Or, put more succinctly, short-term vision creates market volatility (big peaks and drops) which makes our stock markets more unstable, and undermines executives who are trying to create companies with staying power.  Instability and volatility improve the prospects for traders but not for investors, and not for the corporations and their management.

If we agree that “quarterly capitalism,” or “short-termism” isn’t a good foundational concept for our economy – from either the investors’ or the company’s perspective, then what tools are available to make long term investing more attractive, and to help corporations seeking “patient capital?”

rats rear end One tool in the box is the Capital Gains Tax. If only about 14% of Americans have individual investments in “The Market” [cnbc] why should anyone give one small rodent’s rear end about the Capital Gains Tax structure? 

Because:  The present capital gains tax structure  rewards investment transaction income more than on earned income. If we are going to allow this lop-sided approach, then there has to be some economic benefit in it for everyone?  The current system:  

“Capital gains and losses are classified as long term if the asset was held for more than one year, and short term if held for a year or less. Taxpayers in the 10 and 15 percent tax brackets pay no tax on long-term gains on most assets; taxpayers in the 25-, 28-, 33-, or 35- percent income tax brackets face a 15 percent rate on long-term capital gains. For those in the top 39.6 percent bracket for ordinary income, the rate is 20 percent.” [TPC]

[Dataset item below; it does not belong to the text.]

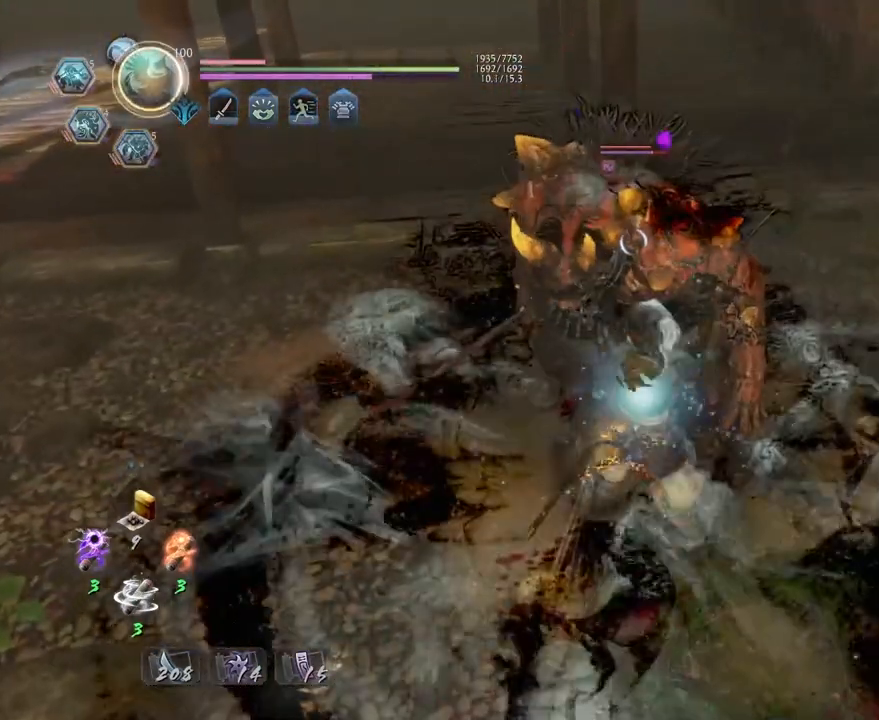
Gameplay with a controller (PlayStation layout); each line is a JSON object with the inputs held at the frame after it. "events" lists button and stick changes between this image and that frame as [ms after this image, input, new state], when the widget could be followed in between.
{"buttons": ["TRIANGLE"], "left_stick": "center", "right_stick": "center", "events": [[67, "SQUARE", "up"], [450, "TRIANGLE", "down"]]}
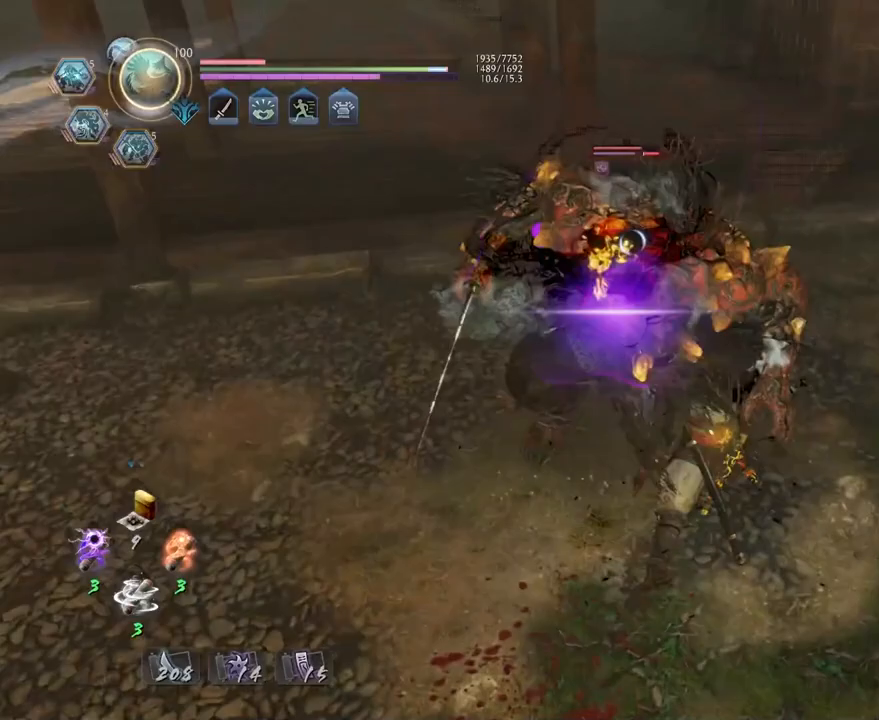
{"buttons": [], "left_stick": "center", "right_stick": "center", "events": [[17, "TRIANGLE", "up"]]}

Thus, if one’s income is “earned” by trading assets then the tax rate is 20% at the top of the income scale, but if the income is earned the old fashioned way – working for it – the rate could be 39.6%.  This is supposed to incentivize investment.  But note the definition of a “long term asset,” as one held for more than 12 months… that’s right: 12 months. 

Contrast that definition of a long term investment with the Clinton proposal:

Clinton Cap Gains Tax ChartNotice that in Secretary Clinton’s structure the combined rate on capital gains moves from 47.4% for those “short term” investments, down to 27.8% if the investor holds the assets for more than six years.  Five and six years fits my definition of “long term” much better than a “little over 12 months.”

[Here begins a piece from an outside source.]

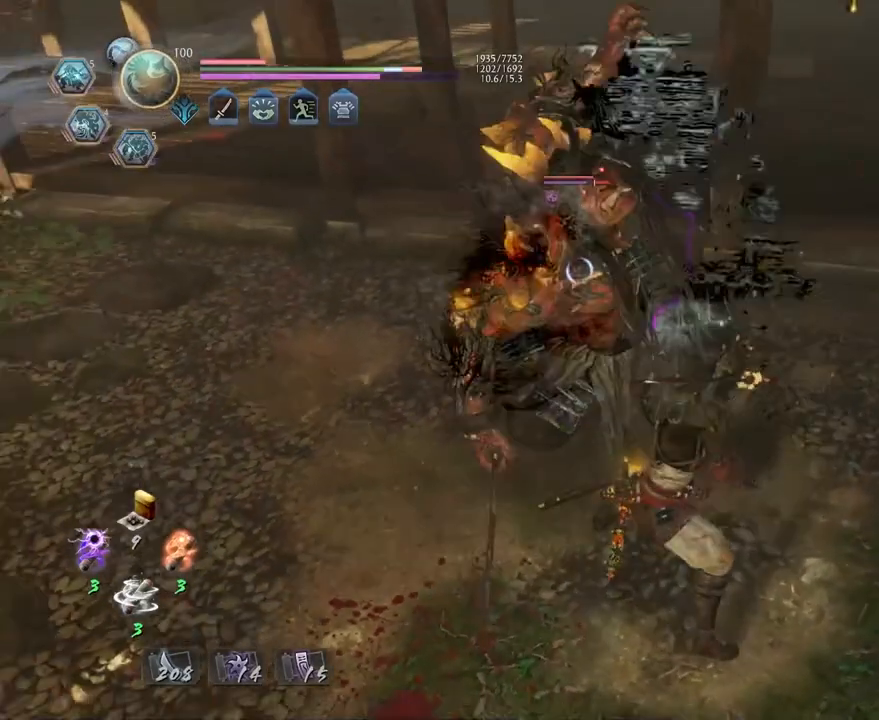
{"buttons": ["CROSS", "R1"], "left_stick": "center", "right_stick": "center", "events": [[233, "R1", "down"], [250, "CROSS", "down"], [333, "CROSS", "up"], [350, "R1", "up"], [400, "R1", "down"], [433, "CROSS", "down"]]}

Thus we have an incentive for longer term investments, which means less instability and less volatility.  This seems a much better plan to practice “Sustainable Capitalism.”

rats rear end

But, what of the executive compensation packages that are tied to short term stock prices?   Yes.  That’s a problem. [NYT] And yes, President Bill Clinton’s attempt to rein in executive pay back-fired. However, Secretary Clinton has proposed legislation to provide shareholders a vote on executive compensation, especially on benefit packages for executives when companies merge or are bought out. Her proposal would have created a three year “claw back” period during which the SEC could require CEOs and CFOs to repay bonuses, profits, or other compensation if they were found to have overseen – or been intentionally involved in misconduct or illicit activity.  Granted that doesn’t cover the entire landscape of corporate misadventure, but this could be combined with the following excellent suggestion for amending the tax code:

“Instead, Section 162(m) could be rewritten to allow a deduction for compensation paid to any employee in excess of $1 million only if the compensation is paid in cash, deferred for at least five years and unsecured (meaning that if the company goes bankrupt, the executive would not have a priority over other creditors). This approach would encourage corporate executives to act more like long-term bondholders and obsess less about short-term stock price movements.” [NYT]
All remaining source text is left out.